Something to show for it
Fred Morrison / photo

Something to show for it

Well, here we are at the end of another school year. If you’re anything like me, you are wildly finishing papers, studying, and making those final social plans happen that you swore you would squeeze in back in second week. And, you’re living in a wasteland. It always ends up that Wednesday of ninth week is the last day I ever put away any article of clothing or sort through a single paper under the guise that “from this point on, I might as well be packing.” Oh, what fond memories I have of quarters of old — shoving piles of T-shirts into plastic bags and cramming them accidentally into my car along with several electrical appliances I should leave here and books I should have returned. As I look around at my junk piling up, it is hard to believe that at some point I desired each individual thing. Now, all I desire is to see it launched off the bluffs.

To some extent I know why I am attached to my things. Obviously, sometimes I find them useful (speakers, office supplies, cosmetics). Sometimes I gain pleasure from my things (books, art supplies, CDs). The things belonging in those categories are never as difficult to deal with as the next two. 

In some way, I own a majority of my things in order to impress others. My closet has a lot more in it than is just to keep me warm. If that’s all I was worrying about, I could go around wearing the same purple sweat pants and nasty flannel shirts every day. Okay, so maybe I do. The point is that it wouldn’t be acceptable for me to have far fewer clothes in this life. I need professional attire, formal dress, and more than one outfit (as much as I wish that weren’t so). I’ve got curling irons, blow dryers, and other beauty products for the same reason.

Lastly, a sizable chunk of my junk is attributable to sentimentality. My walls are plastered with posters and pictures to remind me of memories, inspiration and things I love. This is definitely nice.What’s not nice is packing up my collections of papers, notebooks, and do-dads that remind me of every little fun or special thing that has happened to me. Worst of all, this category absorbs the rejects from the first three categories.

For instance, I’ve got books from old classes that I will never need. They weren’t being repurchased at the Bookstore six quarters ago, and since I bought them, I feel like I don’t want to devalue them by share-boxing them. I continue to keep repacking clothes that I don’t like to wear, based on comfort or size. Sometimes it’s sentimental (old high school play T-shirts). I remember paying good money for my white cashmere sweater, so I continue to keep it around even if it’s got a huge black stain on it. Why is it that I can’t seem to rid myself of an old CD that has a scratch in it?

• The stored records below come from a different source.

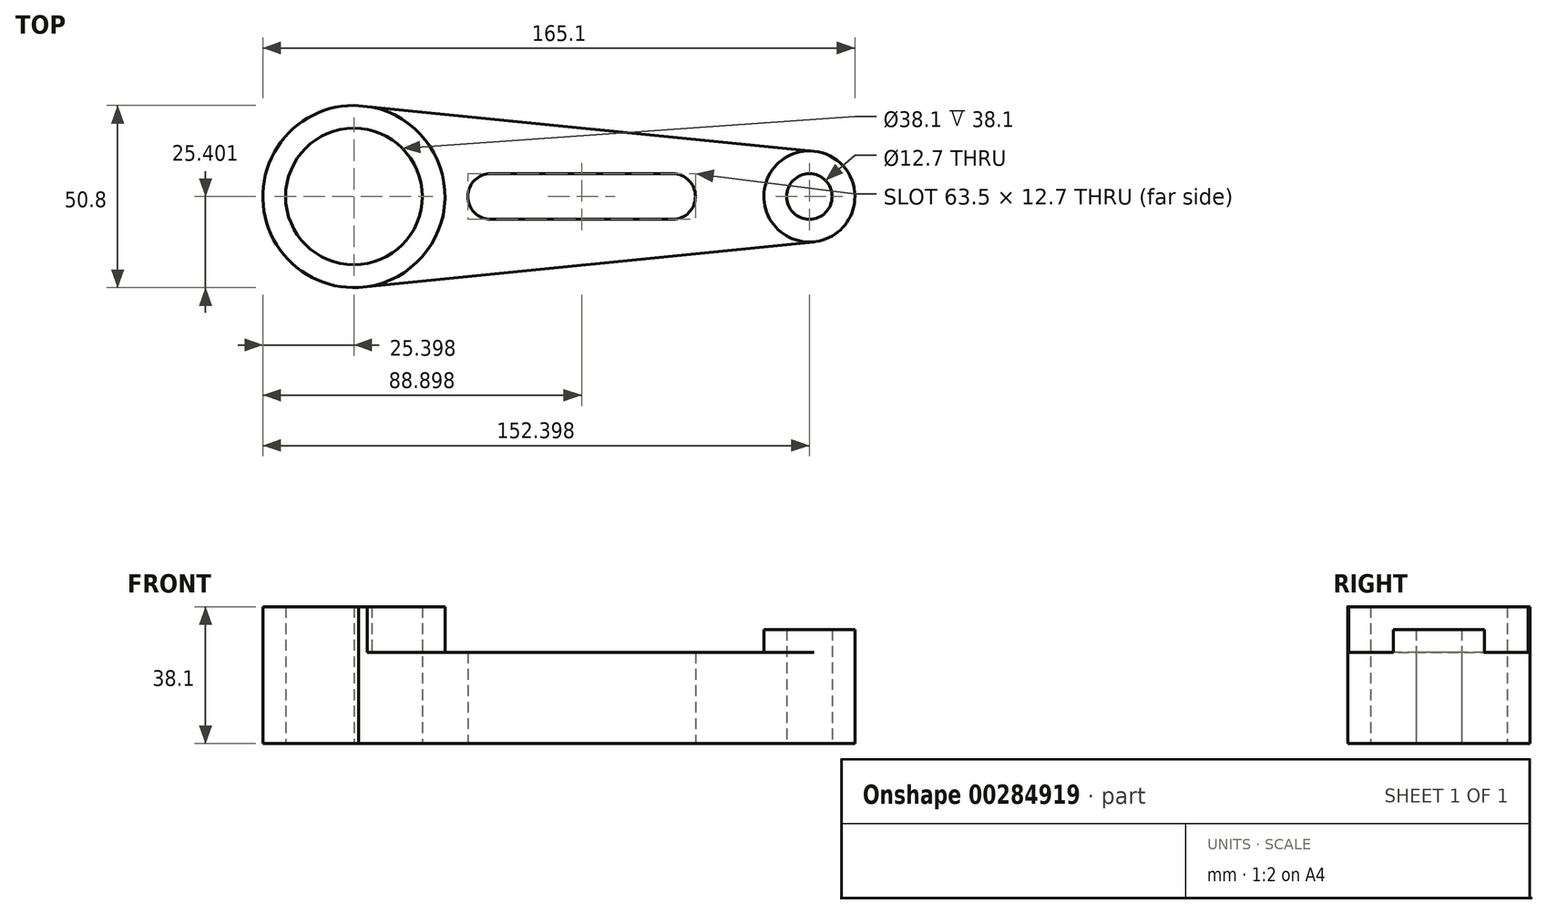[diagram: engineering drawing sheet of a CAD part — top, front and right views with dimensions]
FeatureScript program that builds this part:
annotation { "Feature Type Name" : "Feature", "Feature Type Description" : "" }
export const myFeature = defineFeature(function(context is Context, id is Id, definition is map)
    precondition{}
    {
        {
            var Q0;
            Q0=qCreatedBy(makeId("Top.planeOp"),FACE);
            var sketch = newSketch(context, id + "F0", { "sketchPlane" : qUnion([Q0])});
            skCircle(sketch, "E0", {"center": v(-41.37, 15.1) * mm, "radius": 19.05 * mm});
            skCircle(sketch, "E1", {"center": v(-41.37, 15.1) * mm, "radius": 25.4 * mm});
            skCircle(sketch, "E2", {"center": v(85.63, 15.1) * mm, "radius": 6.35 * mm});
            skCircle(sketch, "E3", {"center": v(85.63, 15.1) * mm, "radius": 12.7 * mm});
            skArc(sketch, "E4", {"start": v(-3.27, 21.45) * mm, "mid": v(-9.62, 15.1) * mm, "end": v(-3.27, 8.75) * mm});
            skArc(sketch, "E5", {"start": v(47.53, 8.75) * mm, "mid": v(53.88, 15.1) * mm, "end": v(47.53, 21.45) * mm});
            skLineSegment(sketch, "E6", {"start": v(-3.27, 21.45) * mm, "end": v(47.53, 21.45) * mm});
            skLineSegment(sketch, "E7", {"start": v(-3.27, 8.75) * mm, "end": v(47.53, 8.75) * mm});
            skLineSegment(sketch, "E8", {"start": v(-40.02, -10.26) * mm, "end": v(86.9, 2.46) * mm});
            skLineSegment(sketch, "E9", {"start": v(-41.4, 40.5) * mm, "end": v(86.89, 27.74) * mm});
            skLineSegment(sketch, "E10", {"start": v(-41.37, 15.1) * mm, "end": v(85.63, 15.1) * mm});
            skSolve(sketch);
        }
        {
            var Q0;
            Q0=makeQuery(id+"F0.imprint","IMPRINT",FACE,{"disambiguationData":[TD([[makeQuery(id+"F0.imprint","IMPRINT",EDGE,{"derivedFrom":sQuery(id+"F0.wireOp",EDGE,"E0")}),-1.0]])]});
            extrude(context, id + "F1", {"entities" : qUnion([Q0]), "depth" : 38.1 * mm});
        }
        {
            var Q0;
            Q0=makeQuery(id+"F0.imprint","IMPRINT",FACE,{"disambiguationData":[TD([[makeQuery(id+"F0.imprint","IMPRINT",EDGE,{"derivedFrom":sQuery(id+"F0.wireOp",EDGE,"E4")}),-1.0]])]});
            extrude(context, id + "F2", {"entities" : qUnion([Q0]), "operationType" : NewBodyOperationType.ADD, "depth" : 25.4 * mm});
        }
        {
            var Q0;
            Q0=makeQuery(id+"F0.imprint","IMPRINT",FACE,{"disambiguationData":[TD([[makeQuery(id+"F0.imprint","IMPRINT",EDGE,{"derivedFrom":sQuery(id+"F0.wireOp",EDGE,"E2")}),-1.0]])]});
            extrude(context, id + "F3", {"entities" : qUnion([Q0]), "operationType" : NewBodyOperationType.ADD, "depth" : 31.75 * mm});
        }
    });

I may have led myself to believe that living my life isn’t good enough.and that I need something to show for it. Well, that’s poppycock. Especially now in the end-of-the-quarter (end-of-college) sorting and packing hell, we are feeling like we need fewer things to show for ourselves.

So why am I writing about this? My article is timely for two reasons.

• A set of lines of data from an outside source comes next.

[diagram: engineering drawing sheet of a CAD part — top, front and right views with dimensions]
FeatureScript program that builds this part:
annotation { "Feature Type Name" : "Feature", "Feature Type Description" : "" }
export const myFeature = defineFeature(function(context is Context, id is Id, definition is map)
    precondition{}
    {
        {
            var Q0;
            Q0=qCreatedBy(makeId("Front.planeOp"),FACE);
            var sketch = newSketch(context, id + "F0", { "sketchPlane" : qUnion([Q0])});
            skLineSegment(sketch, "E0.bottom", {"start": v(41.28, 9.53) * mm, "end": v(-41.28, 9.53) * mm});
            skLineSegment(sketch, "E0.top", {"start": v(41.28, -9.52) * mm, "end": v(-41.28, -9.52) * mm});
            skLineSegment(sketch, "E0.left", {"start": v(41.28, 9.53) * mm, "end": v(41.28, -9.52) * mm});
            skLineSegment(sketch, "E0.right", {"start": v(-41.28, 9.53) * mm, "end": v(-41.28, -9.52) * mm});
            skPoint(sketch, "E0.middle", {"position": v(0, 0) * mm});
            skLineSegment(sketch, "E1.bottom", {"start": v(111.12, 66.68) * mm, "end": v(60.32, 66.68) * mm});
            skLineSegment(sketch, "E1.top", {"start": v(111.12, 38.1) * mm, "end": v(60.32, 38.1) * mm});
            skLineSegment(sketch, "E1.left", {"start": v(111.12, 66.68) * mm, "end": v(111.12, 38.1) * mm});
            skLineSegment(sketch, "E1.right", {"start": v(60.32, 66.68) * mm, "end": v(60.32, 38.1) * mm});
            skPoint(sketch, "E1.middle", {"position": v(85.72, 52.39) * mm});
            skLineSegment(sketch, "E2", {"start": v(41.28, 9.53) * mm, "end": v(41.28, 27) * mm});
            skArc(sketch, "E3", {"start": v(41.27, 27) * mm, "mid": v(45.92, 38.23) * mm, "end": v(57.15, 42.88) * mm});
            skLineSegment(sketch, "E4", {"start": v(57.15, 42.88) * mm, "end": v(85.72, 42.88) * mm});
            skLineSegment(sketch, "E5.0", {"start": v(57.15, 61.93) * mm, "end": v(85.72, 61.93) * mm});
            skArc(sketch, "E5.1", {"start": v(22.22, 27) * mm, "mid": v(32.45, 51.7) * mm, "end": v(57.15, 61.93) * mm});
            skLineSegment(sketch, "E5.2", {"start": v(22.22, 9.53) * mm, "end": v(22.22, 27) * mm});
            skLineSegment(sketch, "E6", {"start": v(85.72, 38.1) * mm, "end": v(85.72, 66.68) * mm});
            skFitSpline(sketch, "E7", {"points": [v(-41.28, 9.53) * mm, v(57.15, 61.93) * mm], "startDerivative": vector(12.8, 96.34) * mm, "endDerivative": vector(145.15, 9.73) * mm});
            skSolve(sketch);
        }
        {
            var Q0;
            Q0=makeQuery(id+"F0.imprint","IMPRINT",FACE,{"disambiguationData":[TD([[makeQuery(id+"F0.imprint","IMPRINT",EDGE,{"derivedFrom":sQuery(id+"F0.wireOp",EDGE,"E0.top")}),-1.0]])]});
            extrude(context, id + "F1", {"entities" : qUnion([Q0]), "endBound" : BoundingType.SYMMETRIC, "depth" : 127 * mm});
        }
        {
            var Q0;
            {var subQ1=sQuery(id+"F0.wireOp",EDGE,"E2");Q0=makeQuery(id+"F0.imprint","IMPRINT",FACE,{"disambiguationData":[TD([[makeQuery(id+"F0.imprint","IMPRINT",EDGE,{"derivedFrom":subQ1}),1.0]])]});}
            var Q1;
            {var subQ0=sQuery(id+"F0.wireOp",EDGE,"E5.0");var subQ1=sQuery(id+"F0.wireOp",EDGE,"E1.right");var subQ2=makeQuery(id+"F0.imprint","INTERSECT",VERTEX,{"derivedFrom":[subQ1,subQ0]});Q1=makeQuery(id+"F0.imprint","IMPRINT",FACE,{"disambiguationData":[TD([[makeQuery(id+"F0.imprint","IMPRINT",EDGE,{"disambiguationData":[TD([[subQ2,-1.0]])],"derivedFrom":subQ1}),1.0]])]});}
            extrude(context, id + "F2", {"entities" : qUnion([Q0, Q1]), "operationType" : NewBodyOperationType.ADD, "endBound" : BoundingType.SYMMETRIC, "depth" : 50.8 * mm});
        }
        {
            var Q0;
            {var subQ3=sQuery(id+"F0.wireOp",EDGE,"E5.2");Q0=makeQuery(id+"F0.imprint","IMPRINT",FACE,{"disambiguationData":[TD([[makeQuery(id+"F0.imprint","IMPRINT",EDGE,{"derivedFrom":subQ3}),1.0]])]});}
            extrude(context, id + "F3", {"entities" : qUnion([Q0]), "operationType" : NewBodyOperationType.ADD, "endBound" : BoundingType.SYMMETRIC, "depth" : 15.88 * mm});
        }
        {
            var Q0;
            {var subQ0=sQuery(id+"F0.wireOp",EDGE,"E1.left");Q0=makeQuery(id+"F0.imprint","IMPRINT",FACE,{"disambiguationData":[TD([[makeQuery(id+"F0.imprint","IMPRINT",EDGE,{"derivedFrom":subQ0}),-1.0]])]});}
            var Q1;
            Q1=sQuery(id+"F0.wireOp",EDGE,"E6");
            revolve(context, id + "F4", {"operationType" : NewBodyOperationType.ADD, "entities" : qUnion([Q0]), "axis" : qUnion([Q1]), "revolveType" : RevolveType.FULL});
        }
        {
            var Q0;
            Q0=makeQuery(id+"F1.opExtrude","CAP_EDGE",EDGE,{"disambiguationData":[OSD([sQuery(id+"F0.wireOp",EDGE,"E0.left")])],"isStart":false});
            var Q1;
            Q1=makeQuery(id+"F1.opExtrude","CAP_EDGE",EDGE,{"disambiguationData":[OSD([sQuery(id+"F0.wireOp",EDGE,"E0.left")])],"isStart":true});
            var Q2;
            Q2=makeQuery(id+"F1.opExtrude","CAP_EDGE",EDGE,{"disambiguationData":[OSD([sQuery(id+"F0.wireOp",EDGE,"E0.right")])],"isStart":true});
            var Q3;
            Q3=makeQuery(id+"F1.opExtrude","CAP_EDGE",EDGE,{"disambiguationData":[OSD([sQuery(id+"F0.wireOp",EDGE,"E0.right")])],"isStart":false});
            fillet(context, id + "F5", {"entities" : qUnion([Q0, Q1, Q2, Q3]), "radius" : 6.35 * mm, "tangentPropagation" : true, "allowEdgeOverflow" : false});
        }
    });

First of all, as I keep mentioning, partially because I can’t go one minute without forgetting, the quarter is coming to a screeching halt. It is time to wave goodbye to all the extra garbage that we know is on a slow way to the trash anyway. I have promised myself this time around that I will refuse to pack the things that I keep swearing to re-evaluate.

Of course, I am not advocating wastefulness. I hope all of us utilize shareboxes or online vending to make sure someone else can love what we once did. That makes much more sense than stumbling upon the object three times a year, having a brief fond remembrance, and then hating its existence. We must also remember those things we decided we don’t need once we’ve gotten rid of them, so that the cycle doesn’t repeat. I know for a fact that I have not worn a pair of lacy black slip-on flats I bought on sale last year. With you readers as my witnesses, they are no longer my belongings! Nevertheless, I hope to keep their memory, because I never want to buy a similar pair again.

I suppose this brings me to my next point. I wanted to write this article now because summer is coming. Summer means spending money, right? Sadly, now that clothing gets cuter, shopping is more readily available outside of Prin. Since there is lots of time to kill, I feel like I need to be much more concerned about my wallet. We should be reminding ourselves, as we spend summer days acquiring things, that those things are going to come back to join other things. Think about everything you’d like to own. Then think about it in your trunk space. Perspective?

As this year and this article come to a close, I ask you to do what economists keep telling us to do: spend money. But don’t waste it. We have been taught to believe that wasting money means having “nothing to show for it,” but just because I have nothing by which to remember a delicious ice cream cone doesn’t mean it was money badly spent. You will thank yourself later for indulging in the finer, intangible things of life. Spend summer cash on going somewhere, seeing a play, or promoting an art show. You will still have the memories without the playbill, I promise.